By Ekta R. Garg
February 13, 2020
The Starless Sea by Erin Morgenstern
Release date: November 5, 2019
When I became a freelance editor nine years ago, I had no idea it would forever change the way I read books. Now, not only do I read for pleasure, but a small corner of my mind keeps a running tab on the essential elements of stories. Are the stakes high enough? Was there a sufficient level of conflict? Are the characters well developed?
For The Starless Sea, I would, sadly, have to answer No, No, and No.
Editors do many things. We keep grammar on task. We make sure (as best we can) that no typos slip through. We stay focused on the author’s Big Idea; that is, the main message an author wants to convey.
The Starless Sea, though, didn’t have a Big Idea. And I mean absolutely no disrespect to the developmental editor who worked with Erin Morgenstern on this book, but I wonder if the editor got just as carried away as Morgenstern did. I can see how. Her prose is exquisite. You can forget, with ease, that you’re reading a novel. Her ideas, her imagination, and her sheer creativity are enough to bowl anyone over.
An editor’s job, though, isn’t to be bowled over by dizzying heights of talent. It’s to make sure that talent is propped up by strong pillars of story construction so the whole thing doesn’t just tumble to the ground. An editor makes sure the foundation of a story will support it, all the way through.

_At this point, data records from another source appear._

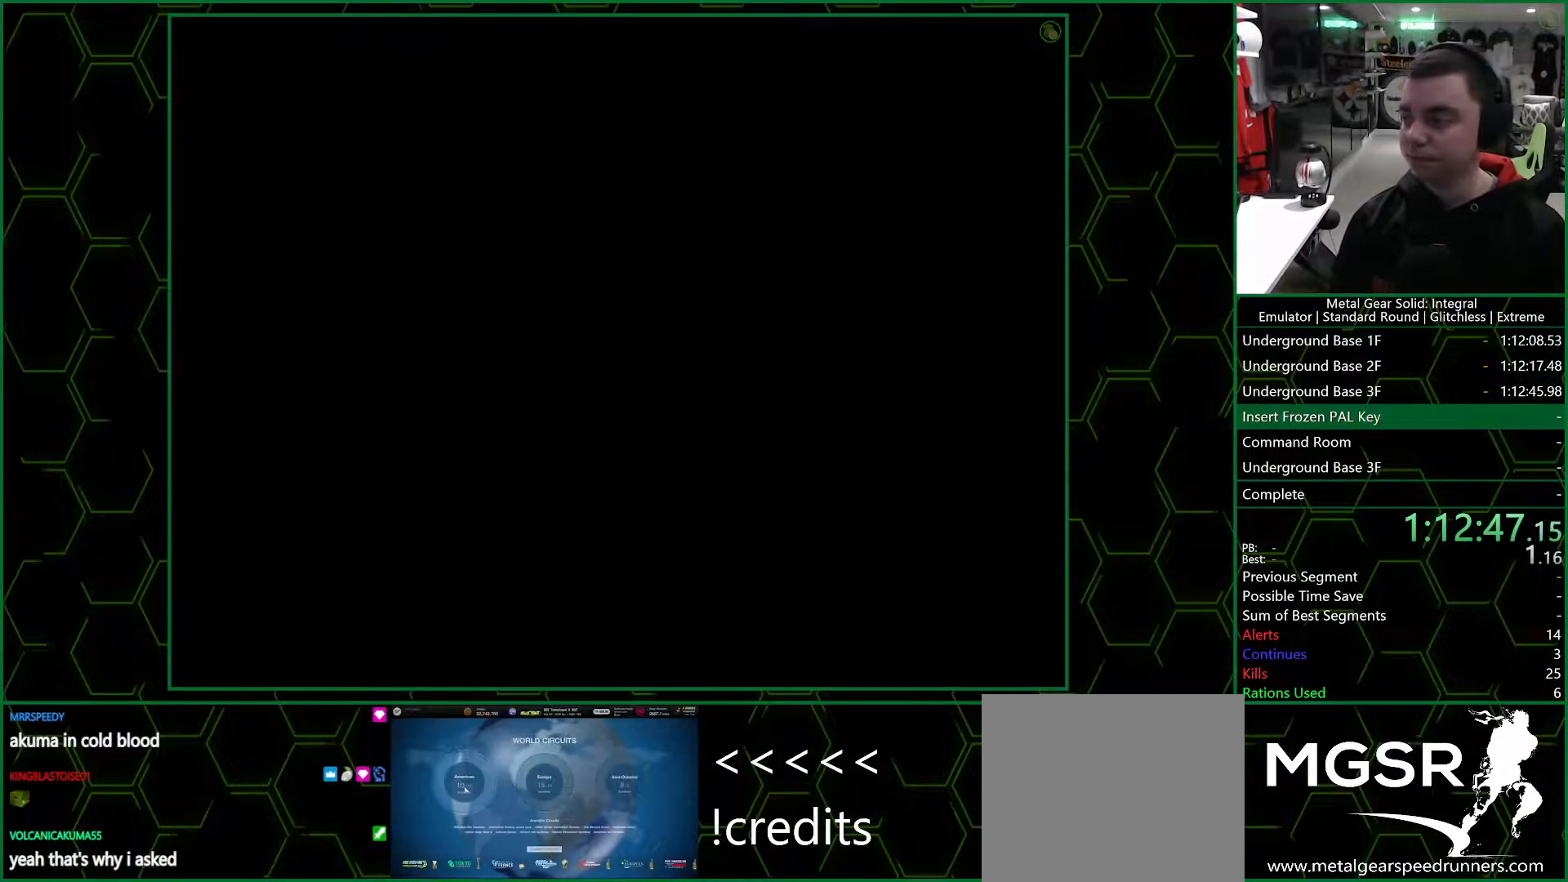
{"buttons": [], "left_stick": "down-right", "right_stick": "center", "events": []}
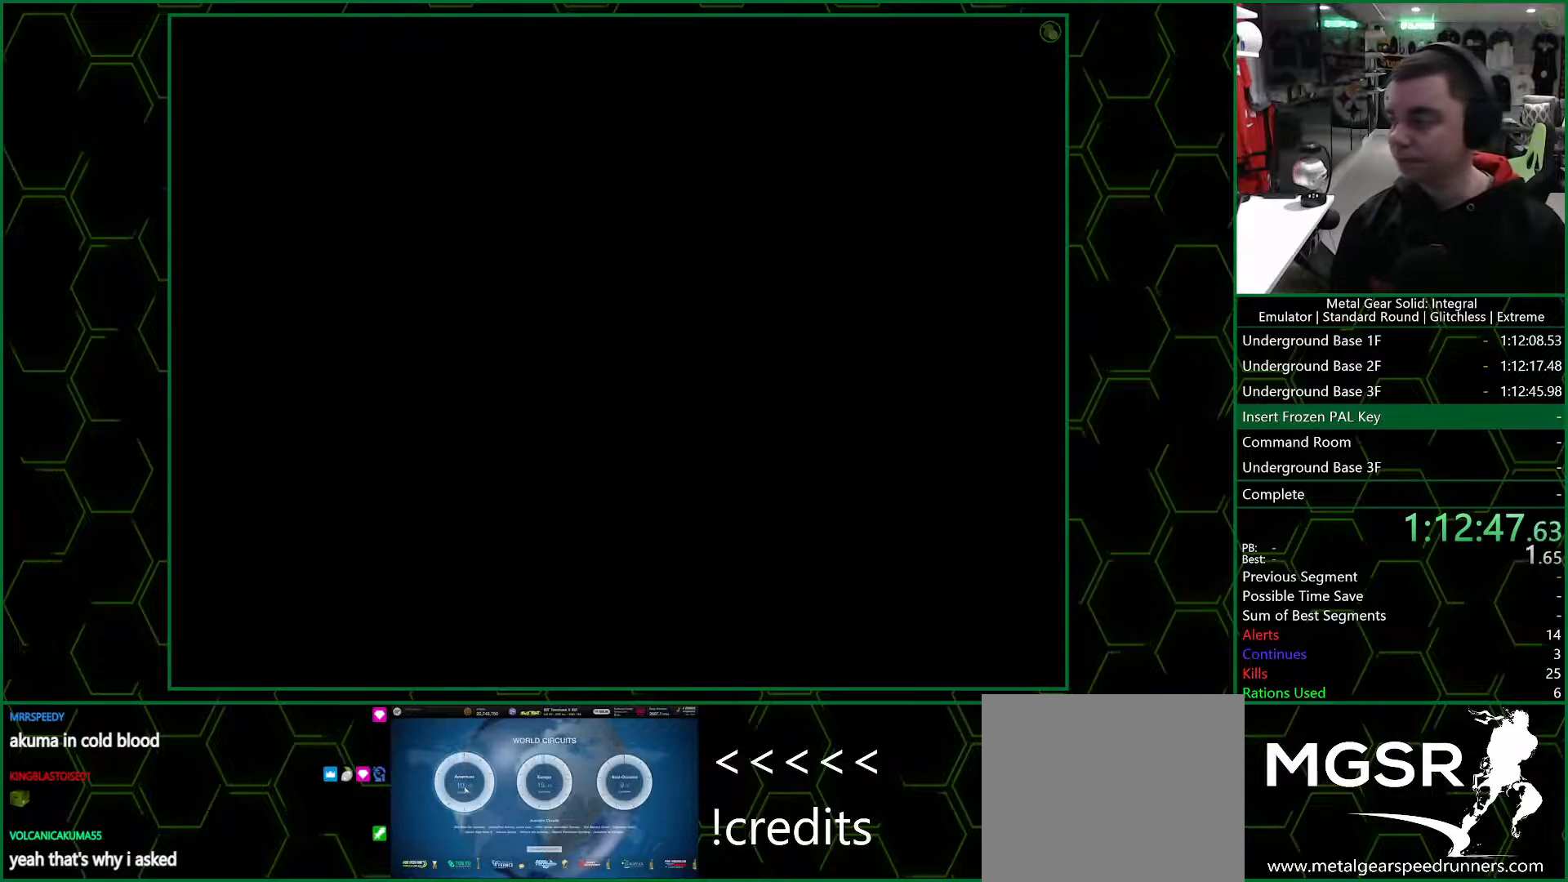
{"buttons": [], "left_stick": "down-right", "right_stick": "center", "events": []}
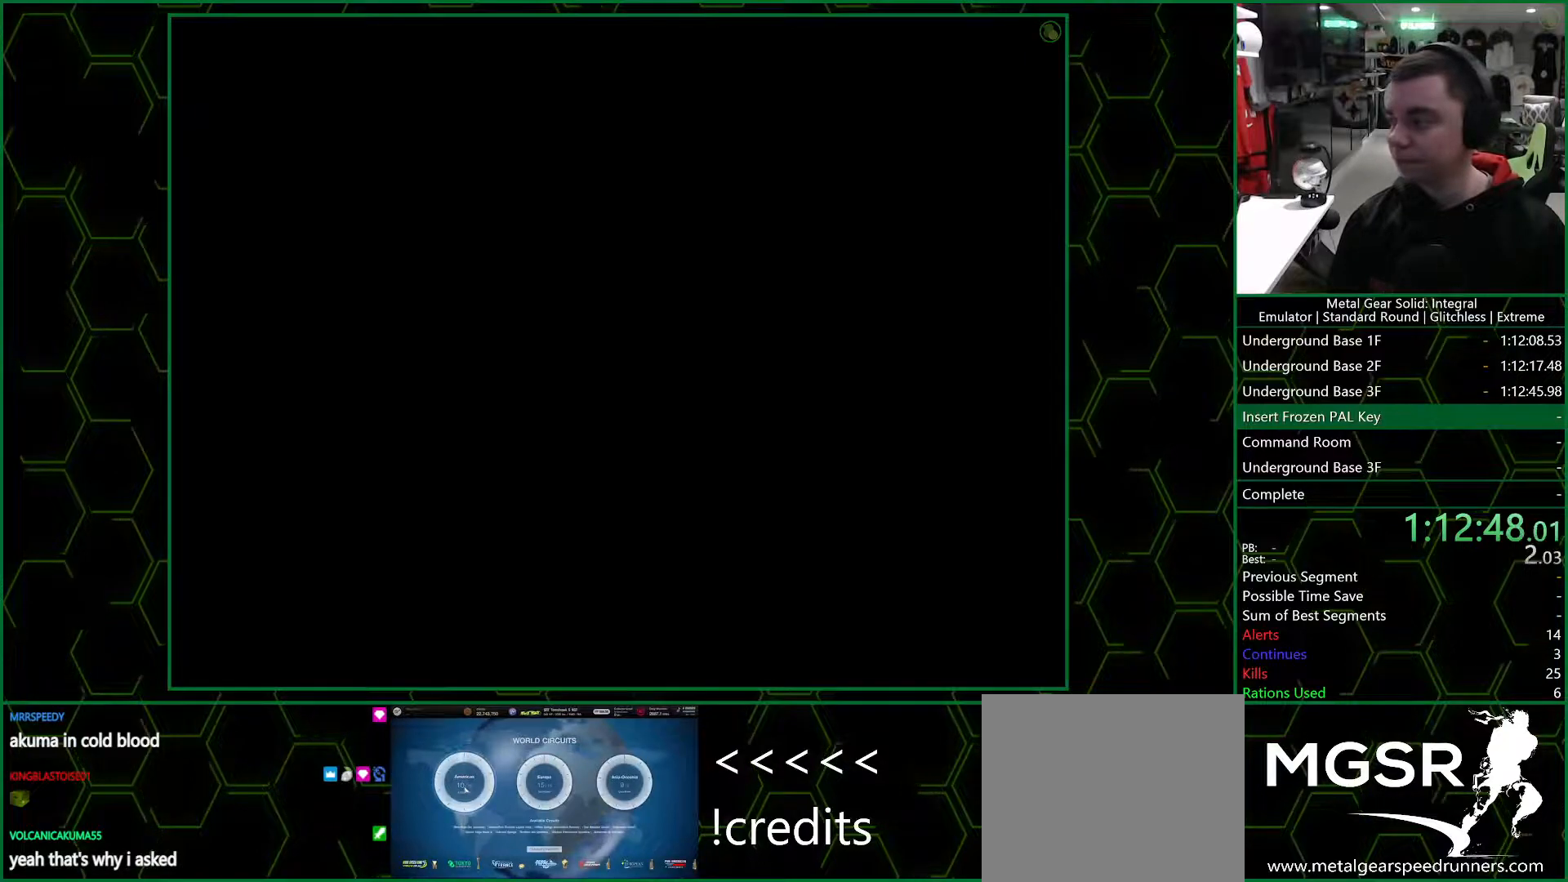
{"buttons": [], "left_stick": "down-right", "right_stick": "center", "events": []}
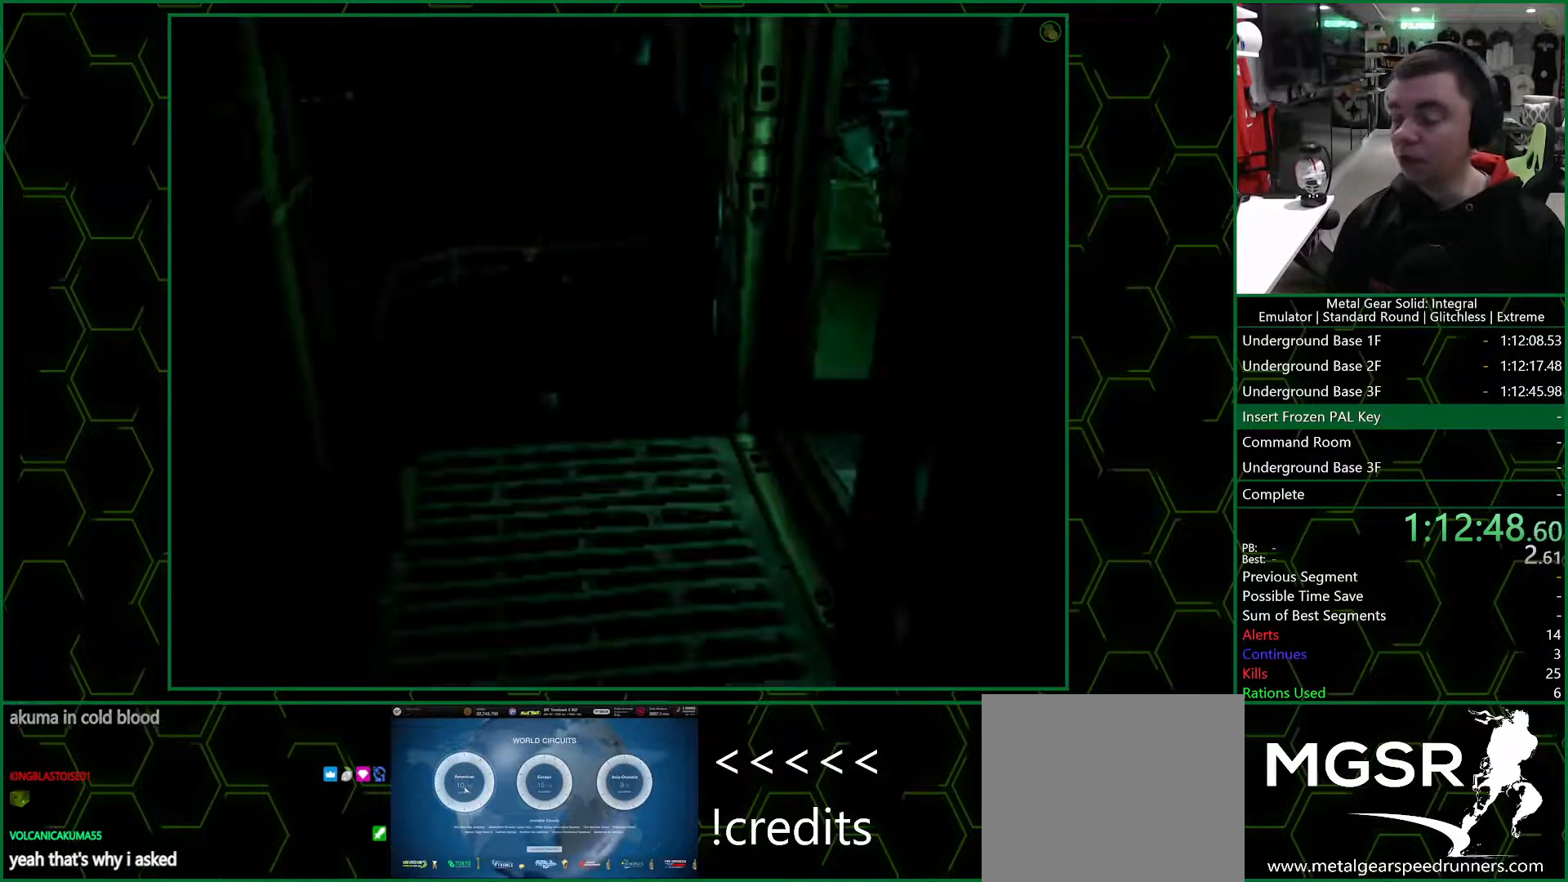
{"buttons": [], "left_stick": "down-right", "right_stick": "center", "events": []}
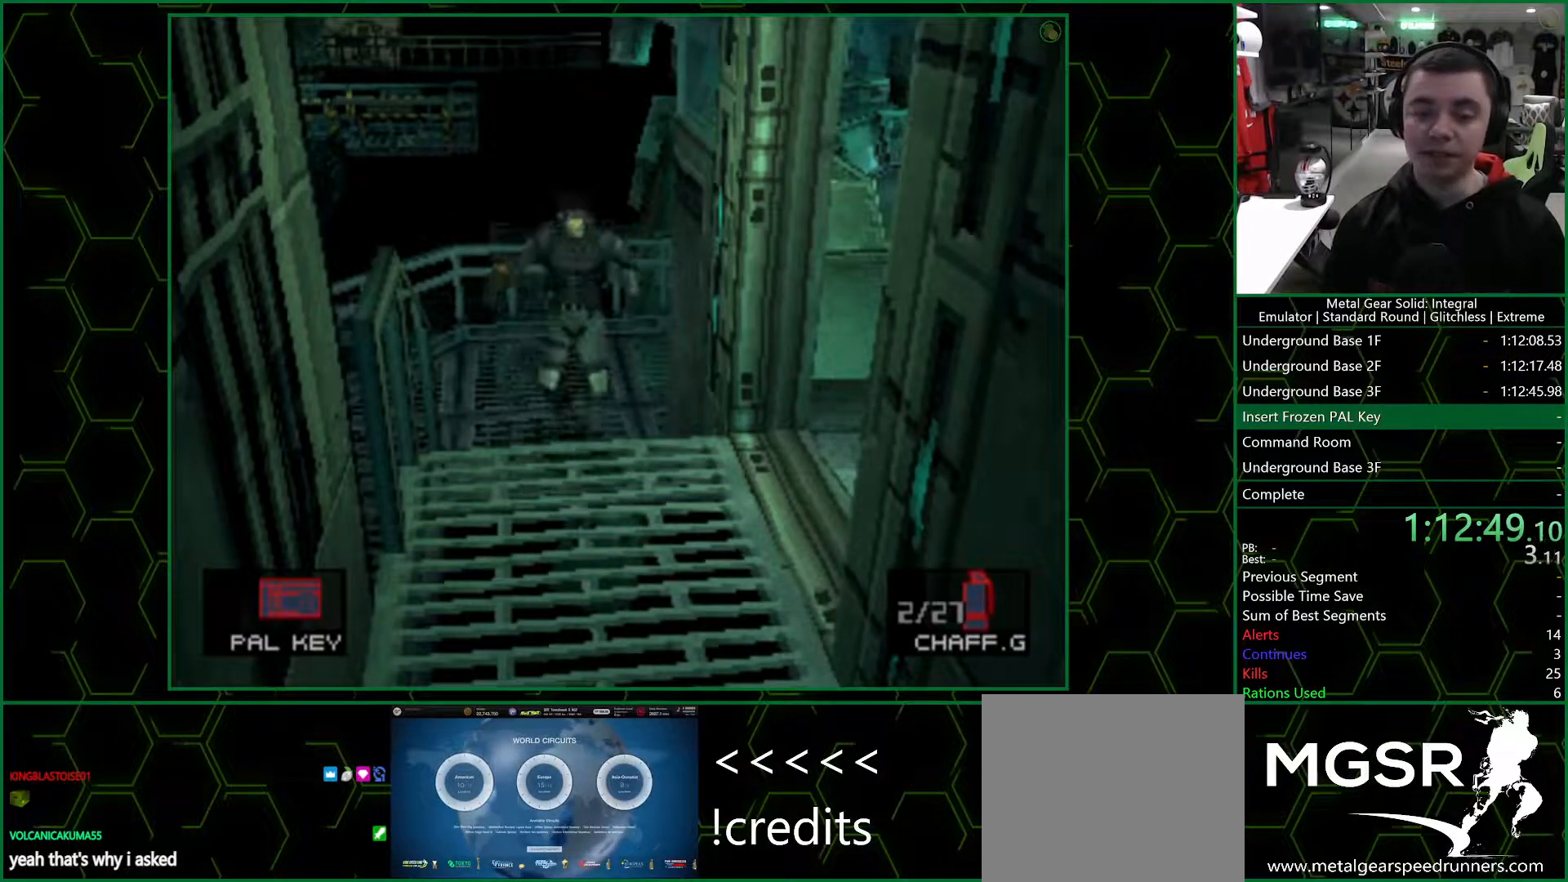
{"buttons": [], "left_stick": "right", "right_stick": "center", "events": [[233, "left_stick", "right"]]}
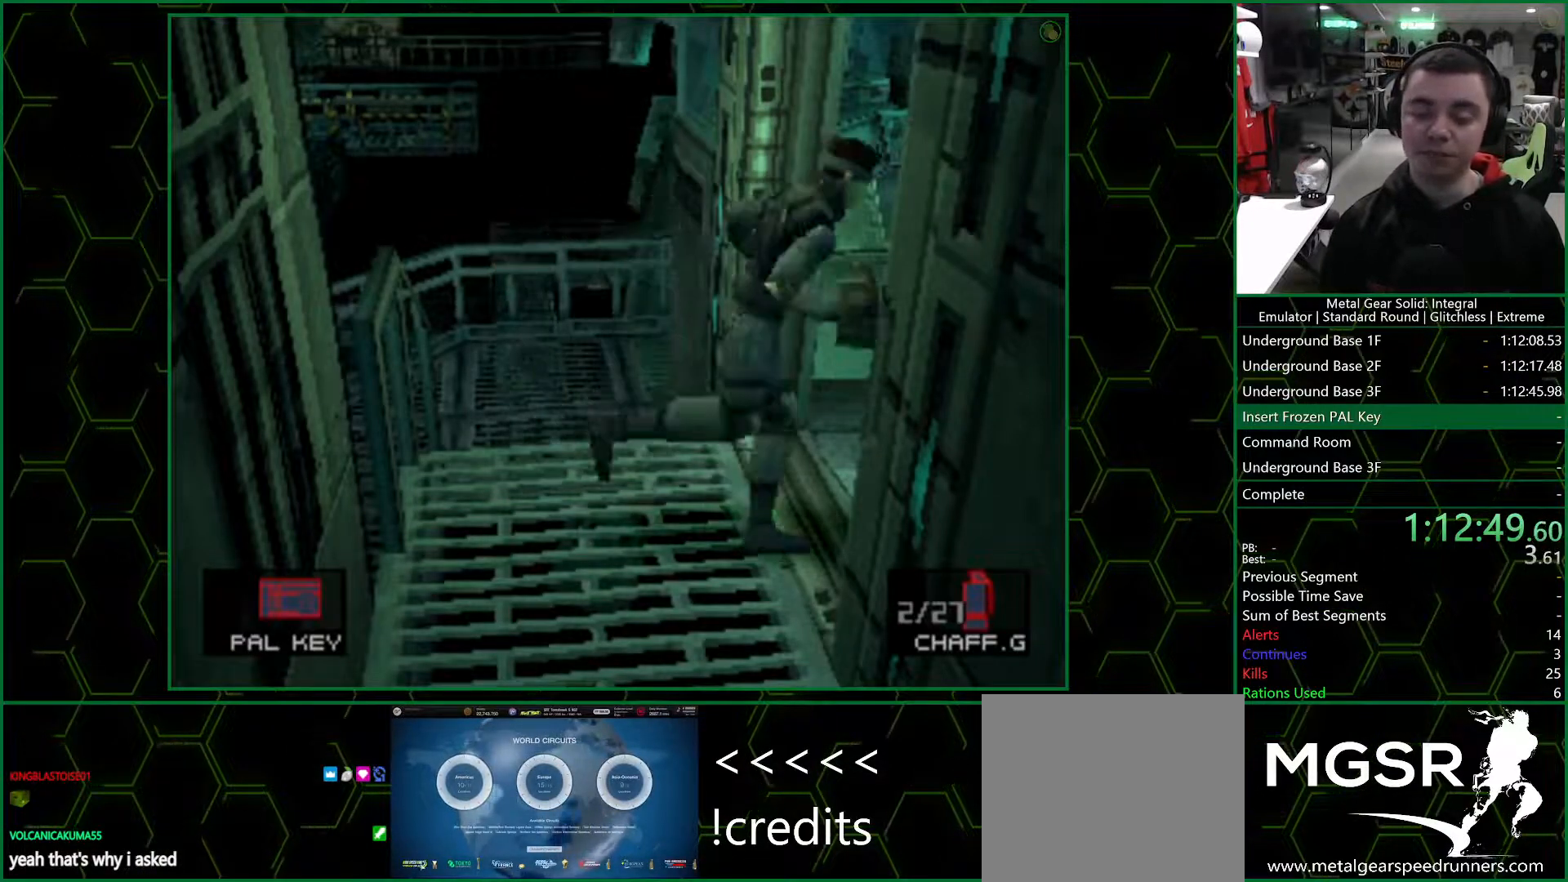
{"buttons": [], "left_stick": "right", "right_stick": "center", "events": []}
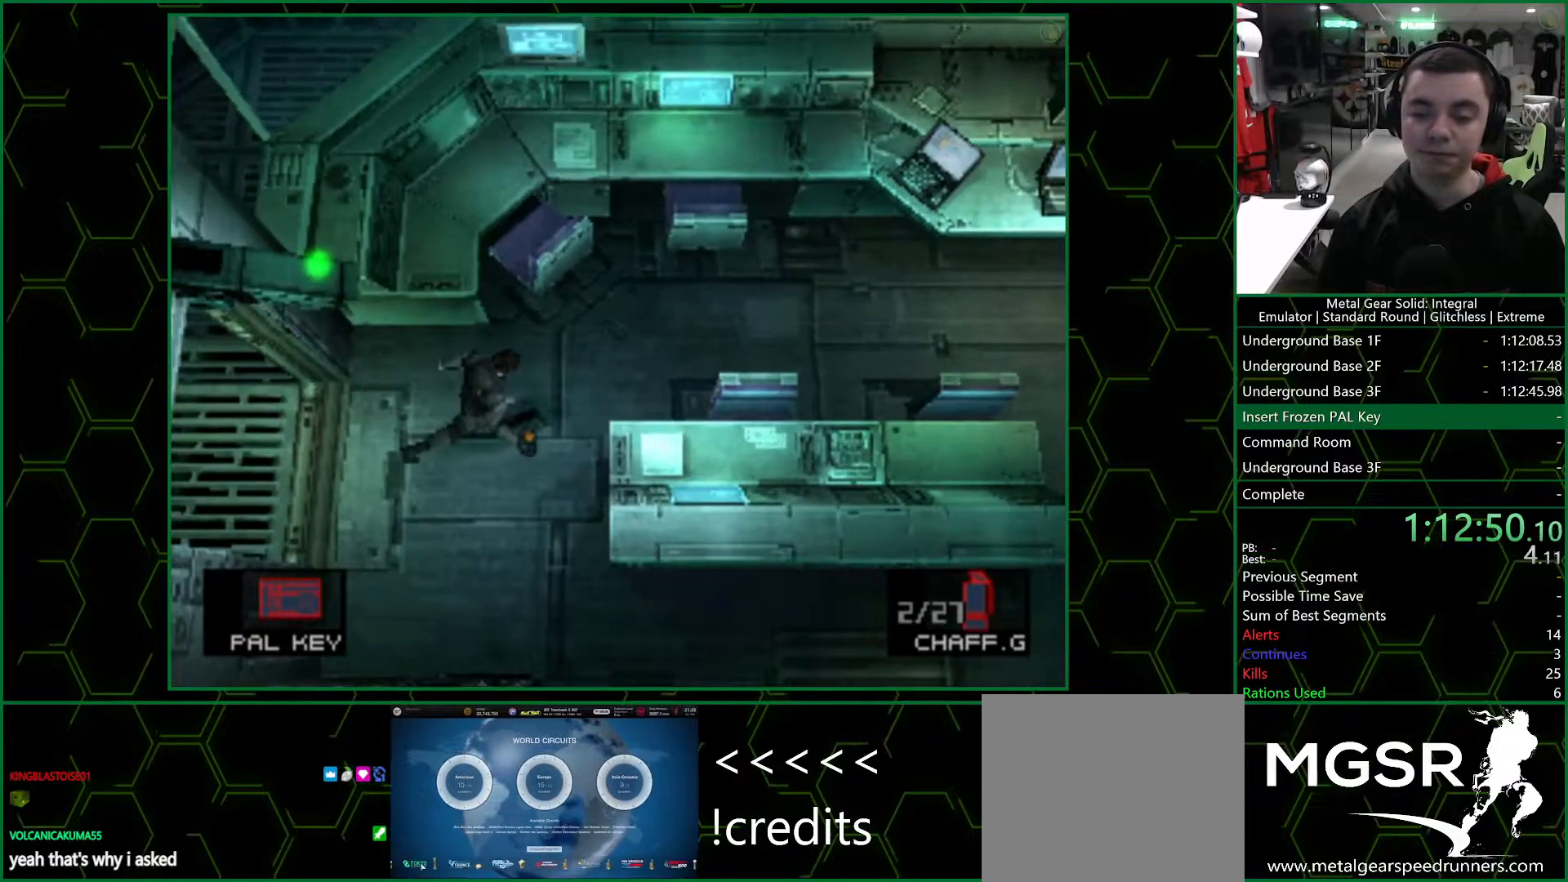
{"buttons": [], "left_stick": "right", "right_stick": "center", "events": []}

I won’t go into a page-by-page analysis of the book, but I will touch on the elements I mentioned above. For writers, you’ll see how an editor’s mind works. For readers, you might gain a greater appreciation of just how hard this craft is.
Are the stakes high enough?
Non-writers: When authors and editors talk about stakes, we mean what’s on the line for the characters. In almost every single story/book, we want the stakes to be as high as possible. We want to push the characters as far as they can go before implementing the story’s resolution.
That doesn’t mean it has to be a life-or-death situation. The stakes could be as simple as just wanting to exit a room. Authors just have to make sure everything possible will keep the character from leaving until the story’s climax. The stakes have to be meaningful, because this is the story element that will change the character forever.
In the case of The Starless Sea, the stakes aren’t clear. What, exactly, is Zachary fighting for? What will happen if he doesn’t get it? How will he, or his world, change as a result?
Truthfully, we don’t know the answers to any of these questions. Some might argue that Zachary is fighting for “love,” but that’s kind of a vague concept. Vague concepts can only sustain a character for so long. If that love is rooted in something concrete—for example, if he were working against a timeline (like someone dying)—then the stakes become much clearer.
The stakes don’t feel high enough, which leaves readers stumbling along with the other story elements. It’s a testament to Morgenstern’s immense writing ability that she can keep readers engaged, but by the end, as an editor, I felt cheated out of that satisfying story conclusion. There wasn’t one, because we weren’t sure what Zachary was fighting for to begin with.
Was there a sufficient level of conflict?
At its most basic level, authors and editors see conflict as two opposing forces actively working against one another to achieve their own goals. If one force (or character) accomplishes his/her goal, the other force can’t fulfill theirs. Think Batman and the Joker.
Authors and editors know the more conflict they include in a story, the better. The more two opposing forces clash, the harder they’ll each work to win. With The Starless Sea, though, the conflict is more between the reader and the book. We’re told that Zachary is looking for something, but, again, because we don’t know exactly what that something is or what his “payoff” will be when he gets it, the fact that he’s searching so hard starts to lose its charm after a while.
Worse, there’s nothing other than his bumbling sense of direction to stop him from achieving his mystical goal. What is he fighting against? There’s that secret society with the doorknobs hanging from the ceiling, but once Zachary makes it to the world beneath the earth’s surface even the society doesn’t bother him anymore.
The reason why conflict is important is because it makes us worry about the characters. It makes us stay awake late into the night to find out if they’re going to be okay. While Zachary ran into some strange things in the world of the Starless Sea, I never really worried about his welfare because he never seemed to fight against anything that threatened him or his purpose in the story.
Are the characters well developed?
This one, I think, hurts more than the other misfires in the book. I really—really—wanted to like Zachary and Mirabel and all the others. Erin Morgenstern makes it easy to start feeling warmth toward her characters. She rounds out their world with several little touches, little details that draw us in. She builds an incredible story world.
In this book, though, the biggest problem was the sheer number of characters. For some reason, Morgenstern decided to include several independent short stories in the book. The stories were lovely; they gave us quick peeks into what else might be possible in that incredible mind of hers. But she took up precious story real estate by offering characters and mini plotlines not central to Zachary and his “quest.”
Because of this, none of the characters from Zachary to the bees ever get their due. We know a little about Zachary’s past and upbringing, but I’m willing to bet there was much more there. We get glimpses into Dorian and Mirabel’s lives, but that’s it. Only glimpses. And bees? Why bees? What’s going on there?
If we’re not offered the opportunity to get to know the characters, how can we feel personally affected when they’re up or down? How can we get emotionally invested in the conflict? How can we cheer them on when the stakes are sky high, and we’re staying up until 4 a.m. to make sure they win their final battle (whatever that might be)?
As an editor, I wished Morgenstern had pared back many of the fantastical elements of her book to allow Zachary and the main quest, such as it was, to shine through. More than anything, I wish this book had turned out differently.